I headed to the show after a brilliant meal at Estadio (go there, it’s fantastic), drenched in satisfaction from a delicious meal and fully drunk just in time for the Crystal Stilts (missed the German Measles). I forgot my notebook, but luckily William had brought his and removed a signature for me to use my own mini-book. As we waited for the band to begin, we decorated the signature, made a visual poem, asked Tariq to illustrate, drank another beer.

Following Crystal Stilt’s debut Alight of Night’s (2009) catchy and infectious garage-pop masterpiece, their newest In Love with Oblivion is certainly a darker album, and so this performance seemed a bit more reigned in. But it was no less amazing than any other. They opened with “Sycamore Tree,” such a great choice. As the freakbeat bounce pulled in the audience, Brad Hargett’s deadpan Ian Curtis-esqe vocals pushed against the frenzy, a detached and natural cool that drives any lady completely bonkers.
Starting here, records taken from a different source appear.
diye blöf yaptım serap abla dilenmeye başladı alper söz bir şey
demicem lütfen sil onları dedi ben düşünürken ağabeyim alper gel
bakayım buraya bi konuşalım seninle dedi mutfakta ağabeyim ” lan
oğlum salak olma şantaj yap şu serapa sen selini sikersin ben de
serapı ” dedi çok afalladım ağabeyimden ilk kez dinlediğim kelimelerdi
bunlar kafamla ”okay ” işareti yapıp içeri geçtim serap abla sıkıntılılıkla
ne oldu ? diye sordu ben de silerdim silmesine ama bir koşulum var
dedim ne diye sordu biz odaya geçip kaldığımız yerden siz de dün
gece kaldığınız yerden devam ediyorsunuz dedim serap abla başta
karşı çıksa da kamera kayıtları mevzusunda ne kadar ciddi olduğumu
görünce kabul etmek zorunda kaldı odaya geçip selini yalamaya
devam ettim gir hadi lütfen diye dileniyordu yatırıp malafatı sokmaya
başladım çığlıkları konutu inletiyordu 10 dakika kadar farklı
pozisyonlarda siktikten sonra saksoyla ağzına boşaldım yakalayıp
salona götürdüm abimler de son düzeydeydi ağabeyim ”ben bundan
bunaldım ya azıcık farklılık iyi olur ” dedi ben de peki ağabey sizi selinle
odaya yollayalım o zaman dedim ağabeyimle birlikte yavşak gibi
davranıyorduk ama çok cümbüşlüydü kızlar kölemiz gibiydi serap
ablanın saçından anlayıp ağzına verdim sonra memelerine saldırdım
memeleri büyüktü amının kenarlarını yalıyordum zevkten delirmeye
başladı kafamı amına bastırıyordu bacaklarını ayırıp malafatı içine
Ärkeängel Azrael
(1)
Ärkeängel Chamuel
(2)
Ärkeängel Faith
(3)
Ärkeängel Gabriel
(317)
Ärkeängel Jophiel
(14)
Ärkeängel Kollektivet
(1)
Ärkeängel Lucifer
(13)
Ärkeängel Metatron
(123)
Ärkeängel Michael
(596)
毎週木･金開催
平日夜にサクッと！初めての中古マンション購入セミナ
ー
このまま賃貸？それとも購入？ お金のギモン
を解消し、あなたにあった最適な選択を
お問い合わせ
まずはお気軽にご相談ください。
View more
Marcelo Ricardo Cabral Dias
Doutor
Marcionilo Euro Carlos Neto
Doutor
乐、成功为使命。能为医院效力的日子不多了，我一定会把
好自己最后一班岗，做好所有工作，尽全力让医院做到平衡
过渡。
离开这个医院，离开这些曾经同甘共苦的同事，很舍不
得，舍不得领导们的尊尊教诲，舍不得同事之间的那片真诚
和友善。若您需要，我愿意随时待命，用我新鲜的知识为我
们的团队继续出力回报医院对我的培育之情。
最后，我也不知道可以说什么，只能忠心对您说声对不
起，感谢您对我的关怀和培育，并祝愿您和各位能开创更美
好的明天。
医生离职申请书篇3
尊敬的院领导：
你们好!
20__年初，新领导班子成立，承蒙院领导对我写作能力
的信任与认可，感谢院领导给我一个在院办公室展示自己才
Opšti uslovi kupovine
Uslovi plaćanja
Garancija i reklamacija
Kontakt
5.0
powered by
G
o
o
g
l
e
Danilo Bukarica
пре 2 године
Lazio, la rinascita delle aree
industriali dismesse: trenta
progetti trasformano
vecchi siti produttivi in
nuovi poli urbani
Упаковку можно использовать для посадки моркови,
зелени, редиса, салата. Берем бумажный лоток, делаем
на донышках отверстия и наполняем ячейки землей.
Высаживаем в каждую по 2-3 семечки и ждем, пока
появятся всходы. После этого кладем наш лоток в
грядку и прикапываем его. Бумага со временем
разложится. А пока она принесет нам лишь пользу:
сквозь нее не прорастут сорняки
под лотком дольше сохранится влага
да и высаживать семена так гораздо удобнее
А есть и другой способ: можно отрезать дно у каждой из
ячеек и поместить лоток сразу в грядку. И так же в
But like the waxing crescent on the cover of In Love with Oblivion, Brad’s retreat back into the haze of fuzzy distortion in no way inhibited the energy of the crowd that bounced around on the grooves like a piece of fuzz ensnared under the diamond of a needle. What I love in general about the Crystal Stilts is the dichotomy of scuzzy warped melancholic vocals tangled with giddy bursting keyboards.

The organ-influenced ’60s psyche reminiscent of The Strawberry Alarmclock on “Shake the Shackles” was followed by JB Tounsend’s Velvet Underground-influenced guitar on “Prometheus at Large.” I work at a nonprofit, so I don’t have all the money in the world to spend, and so I don’t really see a band twice unless they are extraordinary. I can’t wait to see them again.